Choosing an appropriate RMSD cut off for gromos clustering

GROMACS version: 2020.4
GROMACS modification: No

Hi all,

I’ve seen examples of people using the gromos clustering method whereby they use a varying RMSD cut off value to create a cluster that represents over half the conformations in a trajectory. Essentially I don’t know what the best approach to choosing the RMSD cut off value is. Is it to use the tightest/smallest RMSD cut off that still yields a cluster with >50% conformations?

I’ve clustered using progressively tighter RMSD values whilst still having more than 50% and the central structures are identical, which makes me think this is probably a good way to approach this.

Isn’t this sort of the opposite of what clustering is intended to do? If you predetermine that you want 50% of the frames in a cluster, you can rig some value to give you that, but is the cluster truly a representation of similar structures, or is it a convenient outcome? In any case, the RMSD cutoff depends on the system; one would use a very different value for a globular protein with stable tertiary structure than what would be appropriate for an IDP.

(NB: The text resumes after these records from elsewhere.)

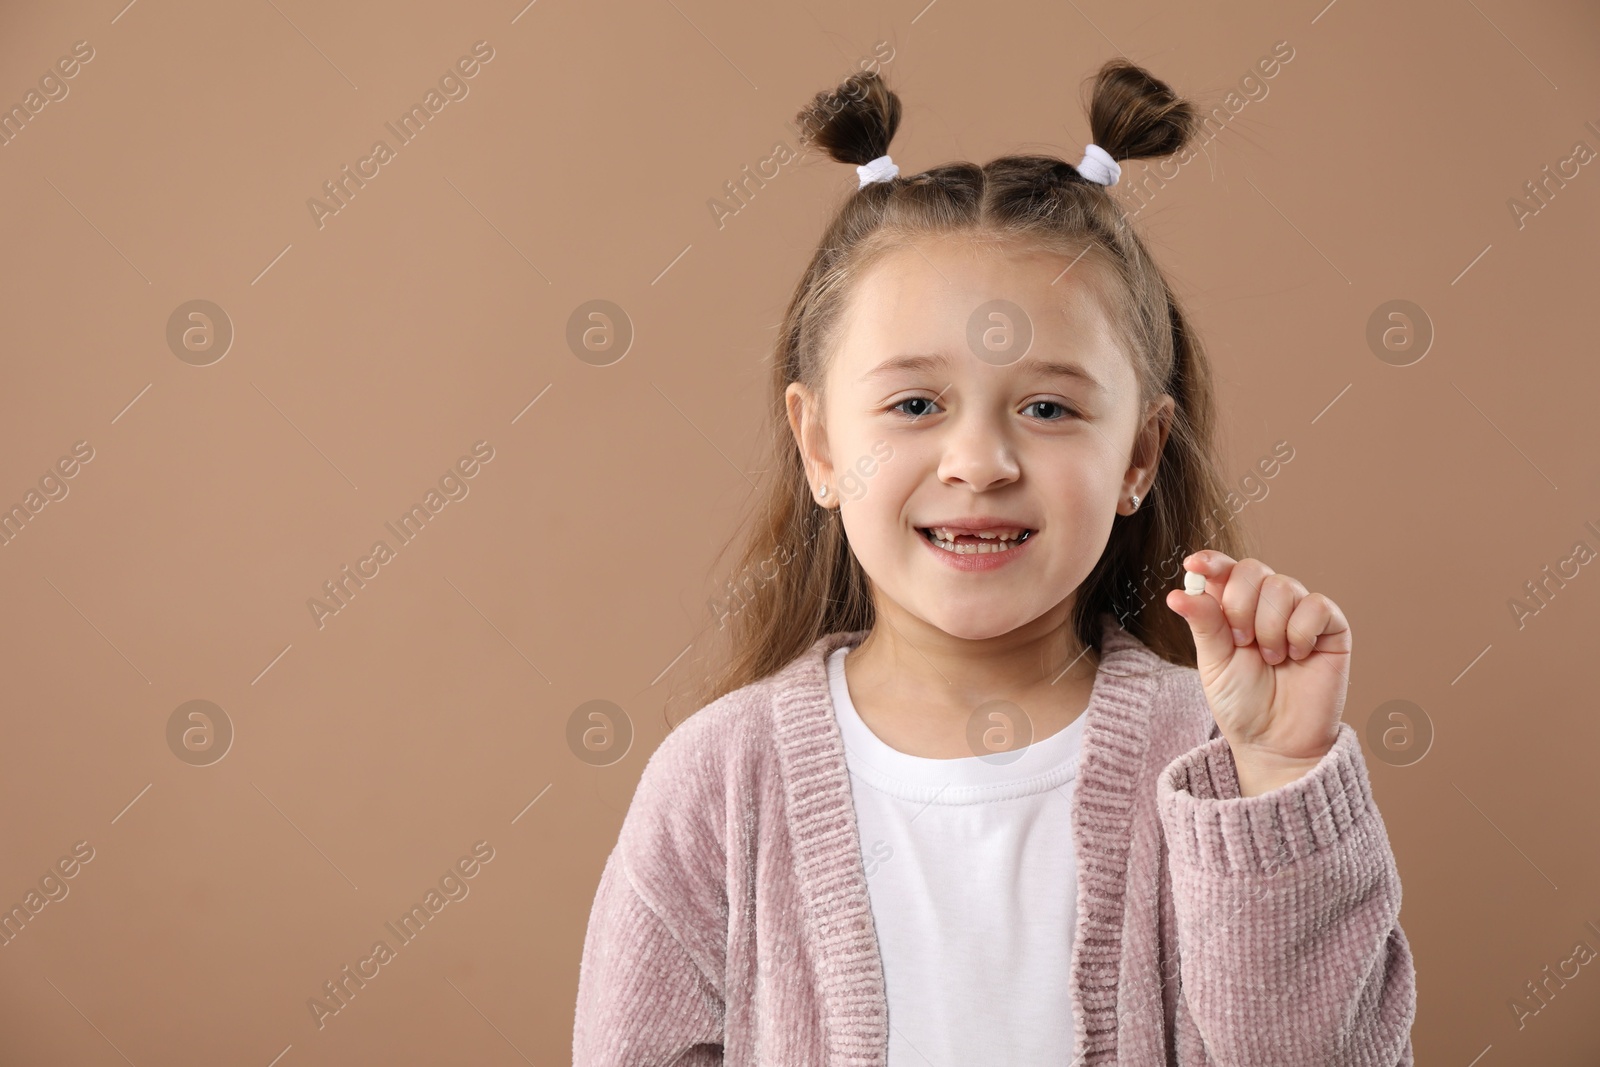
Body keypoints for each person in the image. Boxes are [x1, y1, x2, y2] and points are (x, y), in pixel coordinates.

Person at [572, 57, 1416, 1066]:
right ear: (822, 447)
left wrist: (1277, 778)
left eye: (1048, 407)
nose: (979, 462)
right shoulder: (716, 784)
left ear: (1138, 456)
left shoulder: (1218, 764)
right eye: (916, 404)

There are better methods available than the GROMOS clustering method; there are shortcomings to this approach. It may be better to pursue those if it is not clear how to treat your system.

I see what you’re getting at. Maybe an alternative whilst continuing with gromos would be to use the average RMSD as a cutoff.

I will read around other clustering methods, I only used gromos initially since I came across it in literature.